**Your task:**
The data below should be restated word for word, pictures omitted.

**Data:**
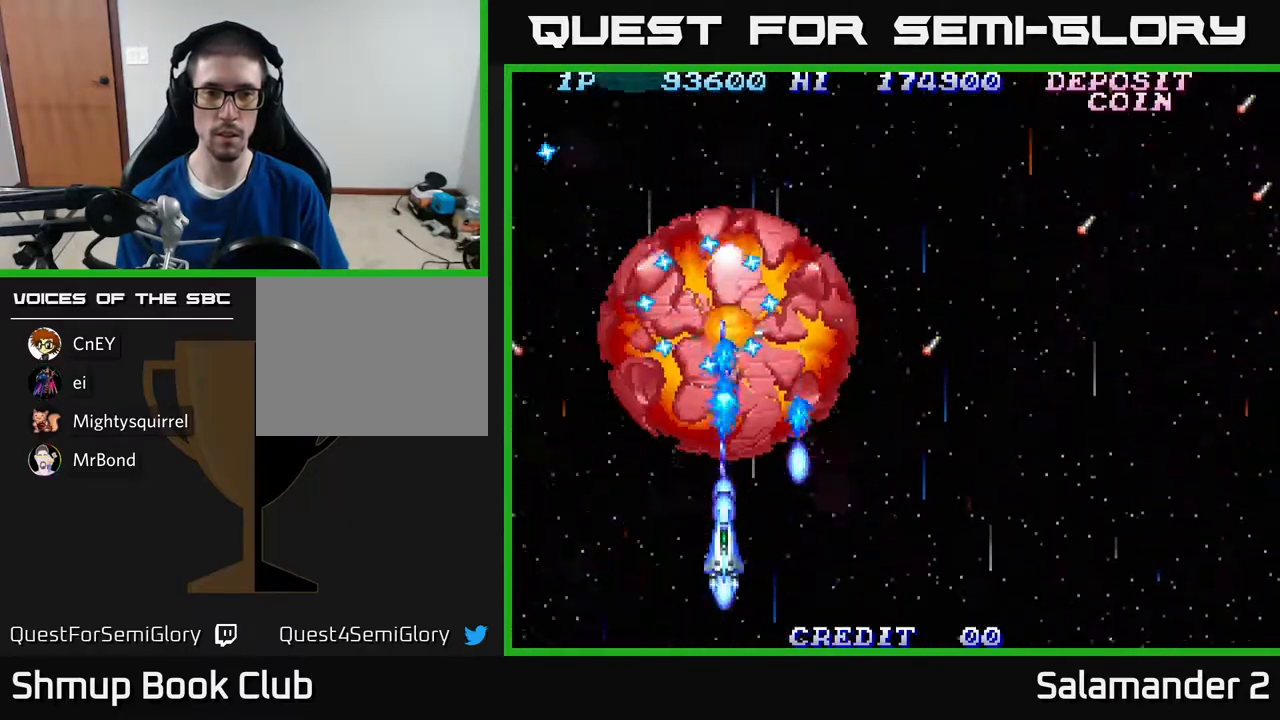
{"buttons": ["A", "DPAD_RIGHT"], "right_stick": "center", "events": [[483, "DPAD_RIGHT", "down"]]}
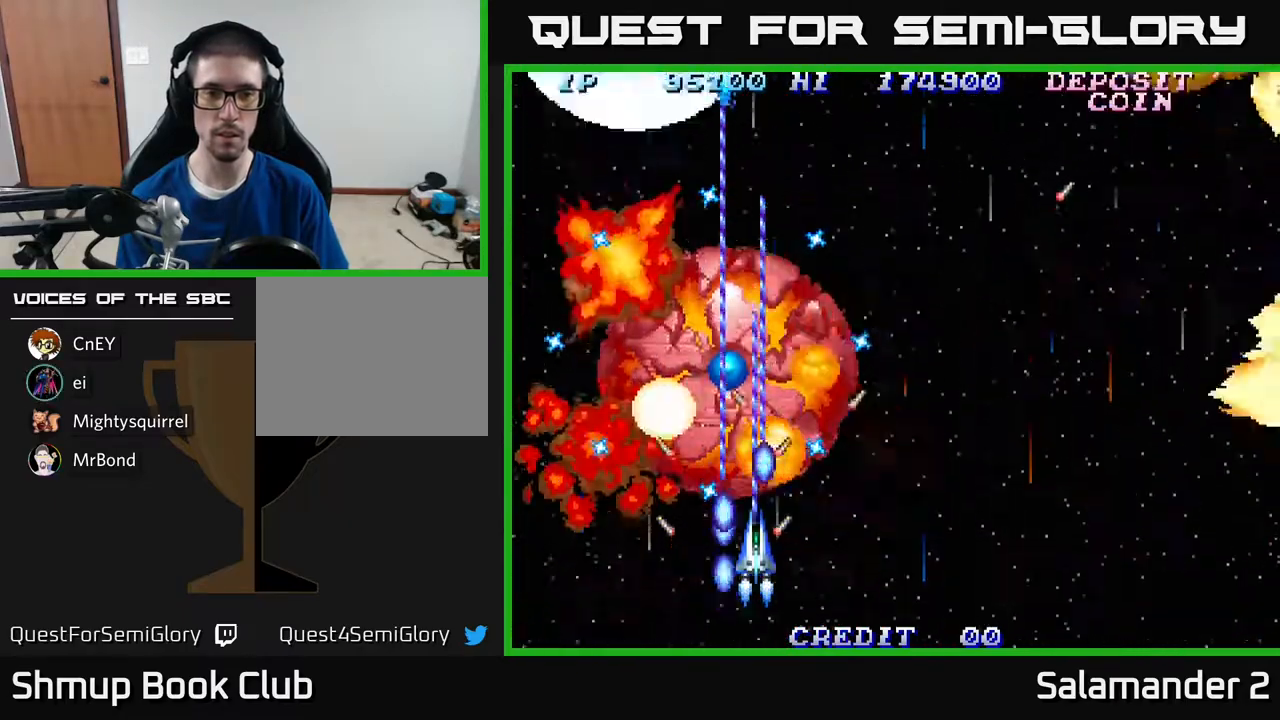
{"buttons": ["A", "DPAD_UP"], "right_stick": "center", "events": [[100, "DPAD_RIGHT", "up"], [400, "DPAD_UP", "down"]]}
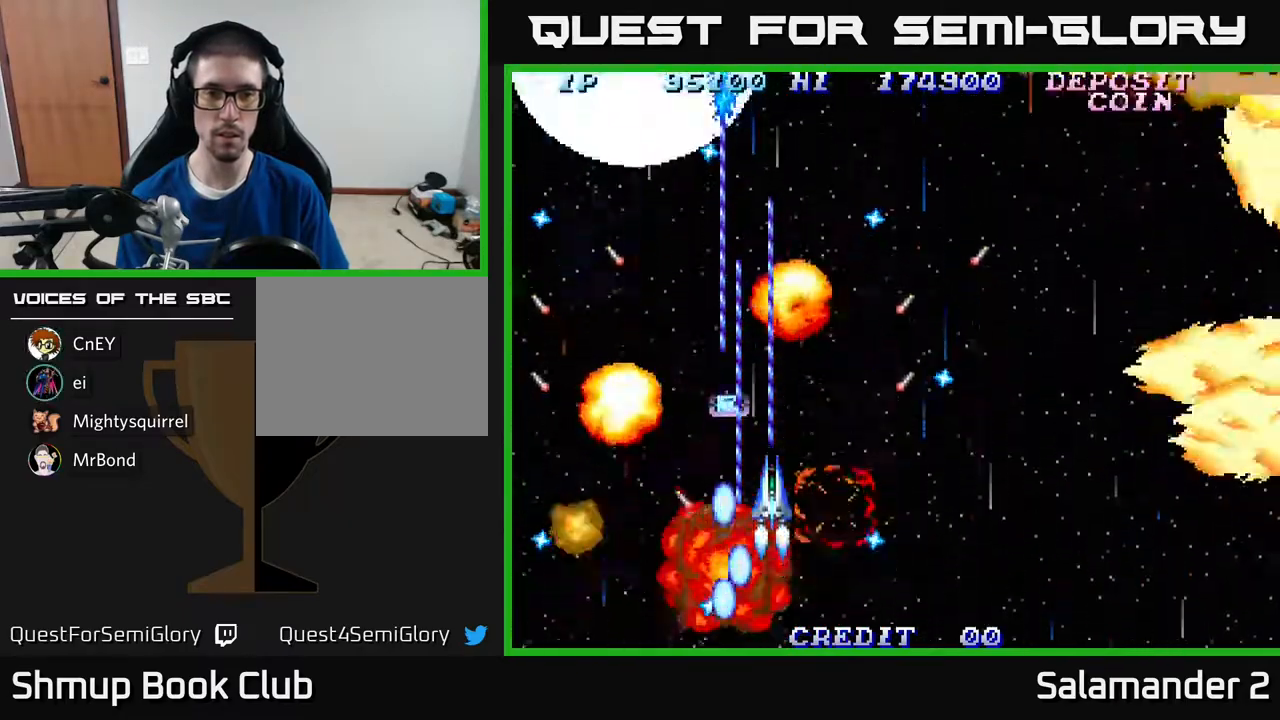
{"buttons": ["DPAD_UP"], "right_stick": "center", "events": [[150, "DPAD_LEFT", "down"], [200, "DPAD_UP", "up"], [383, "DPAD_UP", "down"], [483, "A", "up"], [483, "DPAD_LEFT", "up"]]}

**Reply:**
{"buttons": ["A", "DPAD_RIGHT"], "right_stick": "center", "events": [[483, "DPAD_RIGHT", "down"]]}
{"buttons": ["A", "DPAD_UP"], "right_stick": "center", "events": [[100, "DPAD_RIGHT", "up"], [400, "DPAD_UP", "down"]]}
{"buttons": ["DPAD_UP"], "right_stick": "center", "events": [[150, "DPAD_LEFT", "down"], [200, "DPAD_UP", "up"], [383, "DPAD_UP", "down"], [483, "A", "up"], [483, "DPAD_LEFT", "up"]]}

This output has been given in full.